Thursday was my last St. Patrick's Day. From now on, I'm boycotting the annual celebration of all things Oirish. Next March 17th, no matter where I may be in the world, I will be defiantly (and uncharcteristically) sober. Anyone foolish enough to wish me a happy Paddy's Day will be met by a terse "bah, humbug!"
For me, this won't be much of a sacrifice. When I was a kid, St. Patrick's Day wasn't that big a deal, except on the rare occasions when one of my school's sports teams made it to the local final. March 17ths of yore were not big occasions.
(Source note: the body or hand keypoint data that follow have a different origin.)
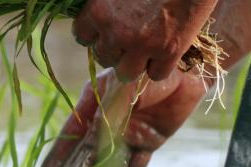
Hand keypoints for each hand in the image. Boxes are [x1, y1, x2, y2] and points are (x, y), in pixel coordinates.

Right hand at [39, 68, 206, 166]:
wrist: (189, 70)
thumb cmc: (150, 71)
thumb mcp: (123, 89)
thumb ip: (108, 115)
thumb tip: (92, 143)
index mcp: (92, 104)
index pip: (71, 134)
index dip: (58, 157)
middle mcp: (106, 122)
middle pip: (86, 155)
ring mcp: (126, 133)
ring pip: (108, 165)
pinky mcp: (147, 142)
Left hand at [72, 0, 218, 81]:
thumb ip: (104, 4)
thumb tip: (97, 20)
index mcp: (98, 10)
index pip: (82, 36)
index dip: (96, 35)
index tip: (108, 30)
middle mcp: (116, 31)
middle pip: (104, 57)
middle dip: (116, 50)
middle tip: (133, 35)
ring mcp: (142, 44)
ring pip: (125, 73)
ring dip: (135, 64)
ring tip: (148, 46)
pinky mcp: (169, 51)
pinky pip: (156, 75)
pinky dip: (162, 66)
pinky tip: (168, 48)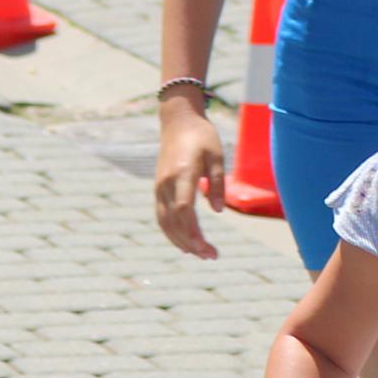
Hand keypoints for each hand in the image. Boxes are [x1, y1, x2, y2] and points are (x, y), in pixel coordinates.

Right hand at [153, 104, 226, 258]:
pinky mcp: (158, 189)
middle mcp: (166, 183)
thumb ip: (218, 183)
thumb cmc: (202, 136)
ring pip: (165, 223)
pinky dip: (172, 233)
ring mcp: (159, 187)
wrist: (178, 120)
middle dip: (191, 243)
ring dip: (181, 242)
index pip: (184, 209)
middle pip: (174, 221)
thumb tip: (219, 210)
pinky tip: (186, 244)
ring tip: (201, 255)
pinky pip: (162, 217)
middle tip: (212, 256)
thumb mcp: (217, 155)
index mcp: (182, 173)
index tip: (207, 248)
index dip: (193, 232)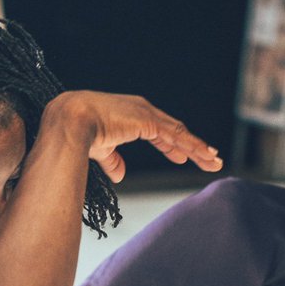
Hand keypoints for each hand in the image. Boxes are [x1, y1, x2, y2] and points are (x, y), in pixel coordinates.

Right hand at [71, 91, 222, 182]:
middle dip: (191, 146)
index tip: (182, 156)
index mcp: (130, 115)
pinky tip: (206, 155)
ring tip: (214, 161)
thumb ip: (114, 161)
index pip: (159, 131)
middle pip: (174, 131)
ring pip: (179, 134)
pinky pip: (176, 136)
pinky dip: (193, 146)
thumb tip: (122, 175)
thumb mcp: (101, 149)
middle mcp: (142, 110)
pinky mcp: (149, 122)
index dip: (172, 144)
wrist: (70, 122)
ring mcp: (147, 114)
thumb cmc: (79, 133)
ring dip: (198, 148)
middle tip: (208, 158)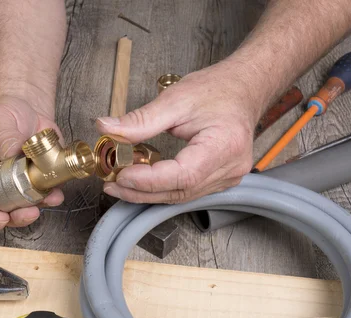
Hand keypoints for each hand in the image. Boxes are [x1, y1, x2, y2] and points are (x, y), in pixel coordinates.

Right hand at [0, 96, 63, 230]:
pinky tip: (56, 192)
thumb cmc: (4, 113)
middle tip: (29, 212)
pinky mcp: (38, 180)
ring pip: (24, 208)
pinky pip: (45, 196)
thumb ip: (3, 139)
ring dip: (37, 209)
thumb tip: (11, 156)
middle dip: (16, 217)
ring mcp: (18, 185)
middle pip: (1, 212)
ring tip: (48, 198)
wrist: (28, 106)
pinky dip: (51, 198)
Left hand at [96, 62, 257, 203]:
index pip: (183, 174)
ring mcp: (227, 178)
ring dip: (148, 192)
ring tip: (121, 182)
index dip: (149, 180)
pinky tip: (142, 181)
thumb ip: (141, 119)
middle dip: (142, 191)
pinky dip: (162, 188)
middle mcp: (230, 168)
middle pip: (180, 191)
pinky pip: (187, 191)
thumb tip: (106, 128)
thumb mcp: (176, 99)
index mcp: (225, 145)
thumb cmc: (218, 90)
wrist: (244, 89)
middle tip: (112, 183)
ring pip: (182, 196)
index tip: (121, 174)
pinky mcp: (220, 180)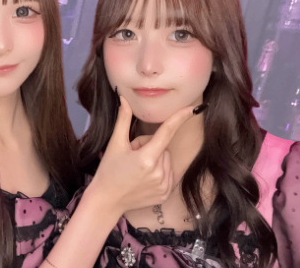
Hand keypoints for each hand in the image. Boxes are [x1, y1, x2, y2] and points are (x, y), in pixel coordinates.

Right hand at [88, 92, 198, 214]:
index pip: (167, 132)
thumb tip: (124, 99)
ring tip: (137, 170)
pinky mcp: (165, 194)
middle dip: (150, 148)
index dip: (179, 118)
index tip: (192, 108)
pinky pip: (169, 174)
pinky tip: (144, 180)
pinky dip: (159, 174)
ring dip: (155, 161)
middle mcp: (158, 172)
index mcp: (146, 158)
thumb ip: (122, 120)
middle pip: (163, 148)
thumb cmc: (108, 171)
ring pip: (167, 161)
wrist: (107, 200)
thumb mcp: (114, 145)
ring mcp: (164, 185)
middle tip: (133, 158)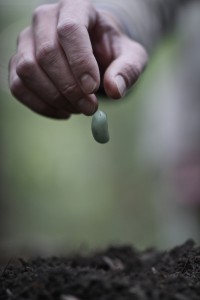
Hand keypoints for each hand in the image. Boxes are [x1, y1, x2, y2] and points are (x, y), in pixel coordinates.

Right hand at [9, 0, 147, 118]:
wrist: (93, 48)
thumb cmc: (111, 50)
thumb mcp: (131, 56)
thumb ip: (127, 70)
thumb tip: (114, 90)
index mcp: (76, 8)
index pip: (70, 29)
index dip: (80, 62)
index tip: (93, 89)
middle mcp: (45, 19)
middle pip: (47, 53)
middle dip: (69, 88)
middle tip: (90, 108)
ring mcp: (27, 40)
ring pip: (27, 70)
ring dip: (54, 98)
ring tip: (78, 109)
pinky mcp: (18, 62)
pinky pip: (18, 86)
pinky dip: (41, 105)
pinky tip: (63, 112)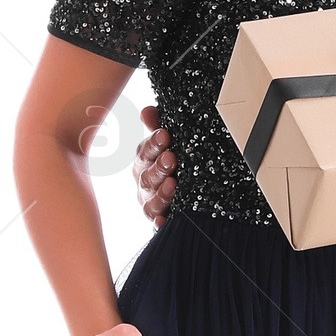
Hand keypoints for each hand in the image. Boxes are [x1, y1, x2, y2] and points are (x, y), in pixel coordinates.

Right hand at [134, 104, 177, 225]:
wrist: (191, 193)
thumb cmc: (174, 163)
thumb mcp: (170, 143)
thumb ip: (158, 127)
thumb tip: (147, 111)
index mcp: (144, 162)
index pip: (144, 152)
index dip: (154, 143)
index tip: (165, 135)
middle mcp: (144, 183)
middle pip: (147, 176)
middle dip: (159, 166)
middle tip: (172, 158)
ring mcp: (151, 203)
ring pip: (150, 201)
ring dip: (161, 193)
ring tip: (173, 184)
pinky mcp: (160, 220)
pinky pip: (157, 224)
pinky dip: (159, 222)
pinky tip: (163, 220)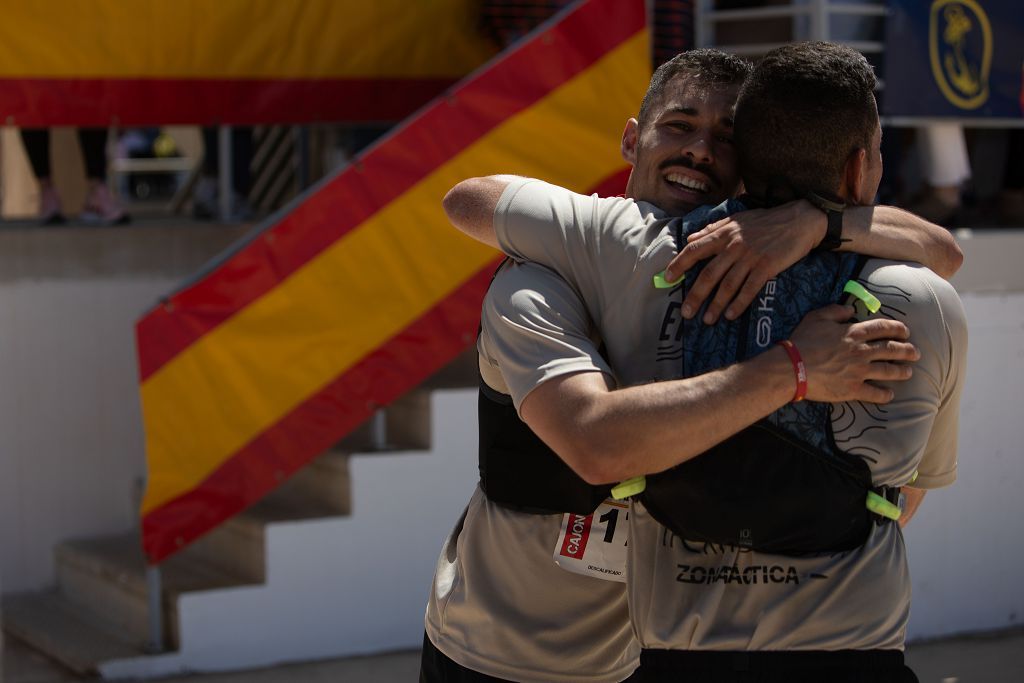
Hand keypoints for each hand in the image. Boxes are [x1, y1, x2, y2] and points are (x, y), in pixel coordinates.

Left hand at [664, 200, 824, 324]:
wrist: (800, 219)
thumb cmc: (766, 220)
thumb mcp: (737, 219)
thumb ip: (712, 229)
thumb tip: (690, 239)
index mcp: (724, 233)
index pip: (695, 250)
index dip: (679, 265)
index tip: (667, 279)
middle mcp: (734, 245)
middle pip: (708, 274)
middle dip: (695, 296)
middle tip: (685, 312)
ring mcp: (751, 257)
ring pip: (727, 285)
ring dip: (715, 305)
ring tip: (707, 320)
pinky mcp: (767, 266)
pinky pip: (749, 289)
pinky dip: (739, 304)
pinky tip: (730, 315)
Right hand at [790, 305, 918, 403]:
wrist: (791, 368)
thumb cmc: (802, 341)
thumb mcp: (816, 317)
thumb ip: (836, 311)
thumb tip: (851, 311)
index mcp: (854, 333)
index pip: (883, 328)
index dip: (898, 329)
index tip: (905, 332)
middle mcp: (861, 352)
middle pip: (892, 350)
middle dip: (907, 351)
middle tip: (916, 353)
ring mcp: (859, 372)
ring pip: (888, 371)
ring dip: (901, 371)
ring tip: (908, 372)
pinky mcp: (852, 390)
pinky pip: (875, 393)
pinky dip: (885, 394)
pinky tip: (890, 394)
This started to change in the mid-nineties when brewing companies really started to push for day long displays of alcoholism from anyone with even the most tenuous connection to the Emerald Isle.
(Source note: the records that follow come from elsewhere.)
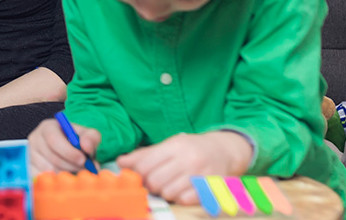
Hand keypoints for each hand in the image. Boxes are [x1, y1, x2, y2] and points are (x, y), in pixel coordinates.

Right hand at [28, 118, 100, 175]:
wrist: (65, 149)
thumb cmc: (75, 141)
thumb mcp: (86, 135)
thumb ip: (91, 138)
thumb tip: (87, 147)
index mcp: (47, 128)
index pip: (54, 140)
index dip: (69, 152)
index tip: (83, 159)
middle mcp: (35, 140)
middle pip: (53, 158)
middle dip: (72, 166)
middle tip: (86, 169)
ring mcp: (30, 155)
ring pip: (49, 170)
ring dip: (67, 173)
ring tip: (76, 171)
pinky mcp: (29, 169)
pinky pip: (44, 179)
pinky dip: (57, 180)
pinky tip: (65, 177)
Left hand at [116, 131, 252, 203]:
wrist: (224, 150)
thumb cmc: (190, 148)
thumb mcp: (168, 145)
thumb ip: (144, 155)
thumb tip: (121, 163)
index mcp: (174, 146)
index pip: (144, 165)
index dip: (137, 174)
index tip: (139, 175)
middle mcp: (188, 159)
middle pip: (154, 181)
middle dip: (150, 185)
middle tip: (153, 183)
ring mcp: (200, 174)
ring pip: (168, 193)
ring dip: (164, 193)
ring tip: (168, 186)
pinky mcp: (210, 188)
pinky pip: (185, 200)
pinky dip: (179, 198)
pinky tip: (181, 191)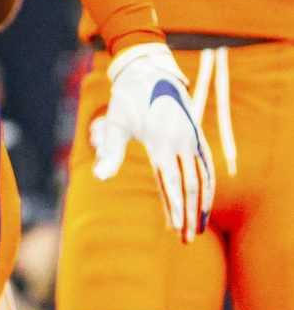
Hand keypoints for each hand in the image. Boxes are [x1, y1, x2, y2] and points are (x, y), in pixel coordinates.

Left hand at [91, 43, 214, 243]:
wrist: (148, 69)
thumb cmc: (127, 99)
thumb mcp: (115, 123)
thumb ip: (110, 152)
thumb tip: (99, 177)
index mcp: (161, 141)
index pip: (171, 182)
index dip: (175, 207)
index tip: (176, 229)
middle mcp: (181, 141)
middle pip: (189, 185)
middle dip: (188, 214)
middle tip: (185, 240)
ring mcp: (192, 138)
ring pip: (202, 177)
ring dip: (202, 204)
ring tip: (198, 228)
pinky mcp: (196, 135)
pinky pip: (207, 164)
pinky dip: (209, 184)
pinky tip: (206, 201)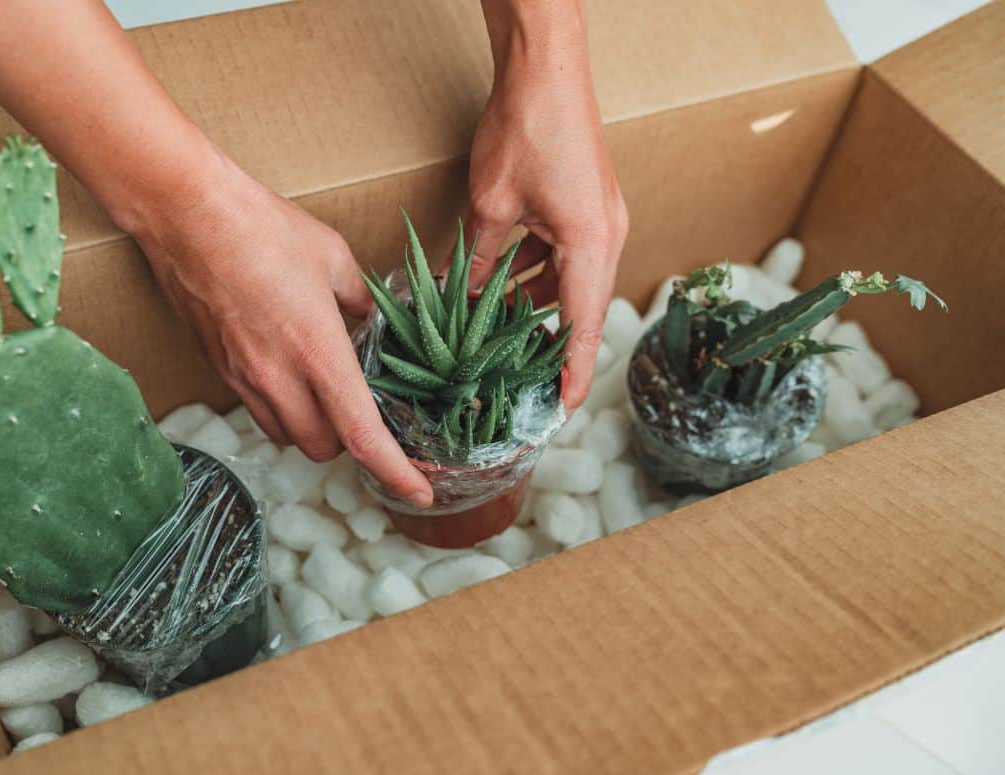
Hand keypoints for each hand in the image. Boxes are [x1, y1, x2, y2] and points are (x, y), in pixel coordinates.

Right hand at [134, 154, 432, 506]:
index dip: (395, 473)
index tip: (420, 493)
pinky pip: (259, 412)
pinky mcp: (219, 370)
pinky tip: (290, 375)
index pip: (362, 435)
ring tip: (326, 394)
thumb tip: (374, 322)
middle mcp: (278, 377)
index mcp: (317, 351)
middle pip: (323, 449)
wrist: (187, 216)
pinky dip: (283, 410)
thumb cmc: (263, 228)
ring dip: (313, 429)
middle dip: (350, 443)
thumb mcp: (334, 258)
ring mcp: (243, 378)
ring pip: (287, 436)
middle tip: (366, 411)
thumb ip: (362, 301)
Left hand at [470, 0, 627, 409]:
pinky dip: (538, 275)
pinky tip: (503, 285)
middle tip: (524, 381)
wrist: (547, 65)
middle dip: (553, 345)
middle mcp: (607, 236)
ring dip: (539, 307)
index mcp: (590, 243)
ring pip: (571, 282)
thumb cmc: (524, 127)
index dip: (574, 373)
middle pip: (582, 308)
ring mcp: (602, 219)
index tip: (562, 410)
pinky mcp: (589, 206)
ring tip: (500, 336)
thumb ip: (483, 259)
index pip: (584, 326)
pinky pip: (566, 256)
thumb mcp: (490, 206)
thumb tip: (468, 298)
I must confess that, while I'm fond of the occasional glass of port myself, this festival of excess has always left me cold. Bars were always so packed on Paddy's day that you spent half the night queueing at the bar or the toilet. In my university days, it was traditional for the bingeing to be followed by a good old-fashioned riot.
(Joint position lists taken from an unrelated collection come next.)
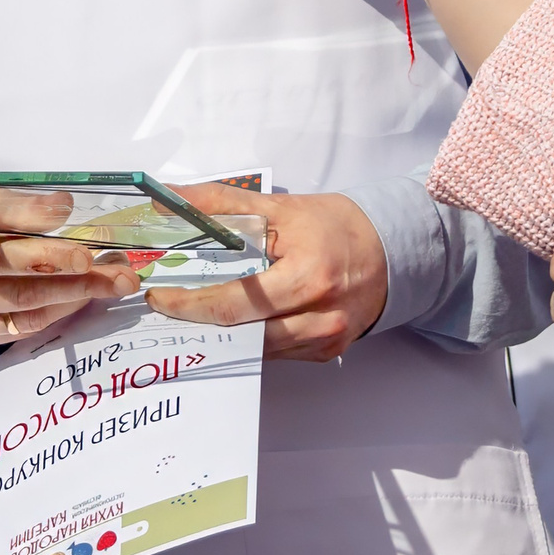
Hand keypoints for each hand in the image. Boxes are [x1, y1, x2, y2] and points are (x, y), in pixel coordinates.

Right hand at [0, 190, 141, 355]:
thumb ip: (14, 206)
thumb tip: (65, 210)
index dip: (44, 248)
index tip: (86, 245)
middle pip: (19, 284)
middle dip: (77, 278)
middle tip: (120, 271)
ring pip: (22, 312)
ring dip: (74, 298)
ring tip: (112, 284)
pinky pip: (14, 330)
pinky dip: (52, 316)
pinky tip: (78, 300)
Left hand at [142, 184, 387, 360]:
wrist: (392, 247)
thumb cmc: (335, 225)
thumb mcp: (279, 207)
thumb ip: (220, 204)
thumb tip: (169, 199)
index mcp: (308, 276)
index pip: (235, 304)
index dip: (190, 304)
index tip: (161, 296)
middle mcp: (320, 316)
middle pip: (243, 335)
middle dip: (199, 323)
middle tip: (169, 308)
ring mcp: (326, 340)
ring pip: (257, 352)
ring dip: (224, 336)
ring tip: (195, 315)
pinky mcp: (328, 352)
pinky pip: (278, 355)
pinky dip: (252, 340)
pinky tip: (236, 324)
In spite of all this, I went along half-heartedly with the celebration of the man who cursed my island with Christianity and drove off all the interesting wildlife.
But no longer, and I have Martin McGuinness to thank for pushing me over the edge. To see the MP for Mid-Ulster blatantly trying to intimidate the McCartney family ahead of their St. Patrick's Day trip to the US was the final straw. For me this cast a shadow over the whole festival. There is little to be proud of about Ireland at the moment.
The annual St. Patrick's Day jamboree in Washington had long grated with me. I struggle to think of another country whose politicians mark the national holiday by travelling thousands of miles to be patted on the head, or lectured, or both.
Yet this annual flight of the earls is somehow apt. It is famoulsy well known that the largest parade on St. Patrick's Day is not in Belfast or Dublin, but in New York. March the 17th has long been a day for the diaspora to toast their great great great granny from County Cork.
Well, fair play to them. If they wish to "celebrate the land that makes us refugees", I don't mind at all. But it's not for me. It might be nice to be Irish for one day each year. But I have to be Irish for 365 days a year, and sometimes that isn't easy.
Paddy's Day is now too tainted for me by murdering politicians and greedy beer companies. From now on, I will remember my country on a much more sober occasion, Novemeber the 11th, Rememberance Day.
I will pause for a moment's silence to remember the thousands of my compatriots who gave their lives in the desperate struggle against fascism.
They, much more than St. Patrick, deserve to be remembered.